Every year from April to October, the Sánchez family traveled—crowded in the back of trucks, camping in converted barns, tending and harvesting crops across the breadth of the United States. In 1951, Saúl Sánchez began to contribute to his family’s survival by helping to weed onions in Wind Lake, Wisconsin. He was eight years old. In this excerpt from Rows of Memory: Journeys of a Migrant Sugar-Beet Worker, Sánchez invites us to appreciate the largely unrecognized and poorly rewarded strength and skill of the laborers who harvest the fruits and vegetables we eat.
When I was young I used to hear members of my family say that our ancestors had come to the Winter Garden Valley of Texas at the beginning of the twentieth century, and that they came from the same area: the border between Mexico and the United States.
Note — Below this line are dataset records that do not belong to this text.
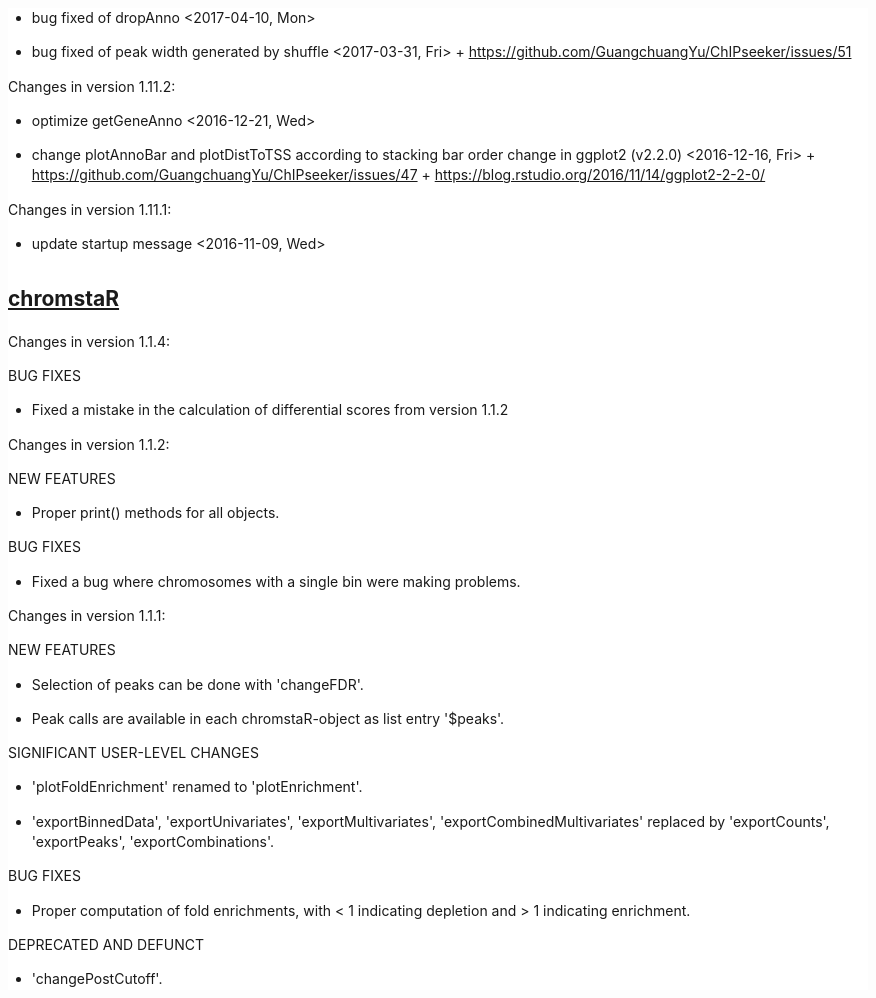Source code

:- bug fixed of dropAnno <2017-04-10, Mon>

- bug fixed of peak width generated by shuffle <2017-03-31, Fri> +
  <https://github.com/GuangchuangYu/ChIPseeker/issues/51>

Changes in version 1.11.2:

- optimize getGeneAnno <2016-12-21, Wed>

- change plotAnnoBar and plotDistToTSS according to stacking bar order
  change in ggplot2 (v2.2.0) <2016-12-16, Fri> +
  https://github.com/GuangchuangYu/ChIPseeker/issues/47 +
  https://blog.rstudio.org/2016/11/14/ggplot2-2-2-0/

Changes in version 1.11.1:

- update startup message <2016-11-09, Wed>

[chromstaR](https://bioconductor.org/packages/chromstaR)
---------

Changes in version 1.1.4:

BUG FIXES

- Fixed a mistake in the calculation of differential scores from
  version 1.1.2

Changes in version 1.1.2:

NEW FEATURES

- Proper print() methods for all objects.

BUG FIXES

- Fixed a bug where chromosomes with a single bin were making problems.

Changes in version 1.1.1:

NEW FEATURES

- Selection of peaks can be done with 'changeFDR'.

- Peak calls are available in each chromstaR-object as list entry
  '$peaks'.

SIGNIFICANT USER-LEVEL CHANGES

- 'plotFoldEnrichment' renamed to 'plotEnrichment'.

- 'exportBinnedData', 'exportUnivariates', 'exportMultivariates',
  'exportCombinedMultivariates' replaced by 'exportCounts',
  'exportPeaks', 'exportCombinations'.

BUG FIXES

- Proper computation of fold enrichments, with < 1 indicating depletion
  and > 1 indicating enrichment.

DEPRECATED AND DEFUNCT

- 'changePostCutoff'.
What I have been able to ascertain is that they arrived during the time of the Mexican Revolution in the case of our maternal grandfather and a little after that in the case of our paternal grandparents….
[O]ur grandparents didn’t just decide one day to abandon the cotton fields in Texas to go up north and do sugar beets. It was an incremental transition. Their method of decision making was logical for those times. People acted as members of a family rather than as individuals. And they were traditional families, they were bound by powerful family ties. The decisions made by the elders, especially the older brothers, directly influenced the lives of all the members of the extended family.